→ Extrait fourni
►

Le processus électoral est souvent en retard par rapport au reste de la société
Si on peut se réjouir de l’élection de 8 personnes ouvertement LGBTQ2S+ (soit 3 de plus qu’aux élections de 2019), il faut reconnaître qu’il y avait, somme toute, proportionnellement peu de candidats issus des minorités sexuelles et de genre à se présenter aux élections.
À l’échelle nationale, moins de 70 candidats confirmés s’identifient comme LGBTQ, un recul de 17 personnes par rapport à l’élection de 2019.
Cela dit, il ne faut être surpris de la faible représentativité des candidats LBGTQ. Le processus électoral est souvent en retard par rapport au reste de la société, en partie parce que ceux qui ont le plus d’influence dans les partis ont tendance à être plus âgés et à choisir (ou à se faire offrir) des circonscriptions où ils ont le plus de chance de se faire élire. Les personnes appartenant à une certaine catégorie de la population sont souvent mises dans des circonscriptions où elles ne pouvaient pas gagner. C’était le cas des femmes en politique il y a environ 40 ans. C’est probablement toujours le cas dans certaines régions du pays pour des candidats gais et transgenres. Il leur faudra un certain temps pour entrer dans les rangs du parti et être nommé aux sièges gagnants.
Et la marginalisation est plus grande pour certains groupes dans la communauté LGBTQ. Nous continuons à voir un certain nombre de personnes gaies et lesbiennes blanches élues, mais nous voyons moins souvent des personnes trans, Bi Spirituelles ou des personnes de couleur représentées. Ceci dit, on ne peut que se réjouir de l’élection de Blake Desjarlais, dans Edmonton Griesbach, premier député bispirituel issu des Premières Nations à entrer au Parlement canadien.
(NDLR: dans une précédente version de ce texte, nous avions oublié la nouvelle députée de Brome-Missisquoi, Pascale St-Onge. Merci à la demie-douzaine de lecteurs et lectrices qui nous l’ont fait remarquer).

◄

→ Volets du travail
1. Ces affirmations concordent-elles avec l'extrait fourni ? Pour chacune, répondez par oui ou par non en citant textuellement les mots décisifs. (a) Huit personnes ouvertement LGBTQ2S+ ont été élues, soit trois de plus qu'en 2019. (b) Le nombre de candidats confirmés s'identifiant comme LGBTQ a augmenté par rapport à 2019. (c) Blake Desjarlais est le premier député bispirituel issu des Premières Nations à entrer au Parlement canadien.
2. Comment traduire en anglais cette phrase de l'extrait fourni : « Les personnes appartenant à une certaine catégorie de la population sont souvent mises dans des circonscriptions où elles ne pouvaient pas gagner. » ?
Les données constituent un matériau à part, distinct de l'extrait fourni.

→ Extrait de données

►

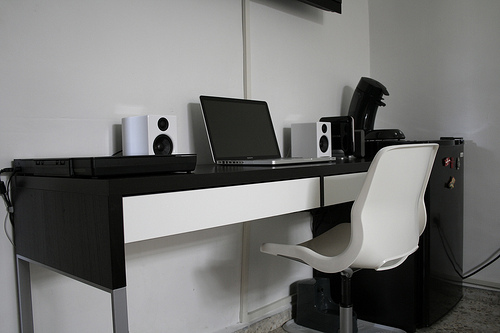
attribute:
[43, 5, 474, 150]
wall — white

◄

→ Réponses aux tâches
1.
(a) Oui : « l’élection de 8 personnes ouvertement LGBTQ2S+ (soit 3 de plus qu’aux élections de 2019) ».
(b) Non : « un recul de 17 personnes par rapport à l’élection de 2019 ».
(c) Oui : « premier député bispirituel issu des Premières Nations à entrer au Parlement canadien ».

2. People belonging to a certain segment of the population are often placed in ridings where they could not win.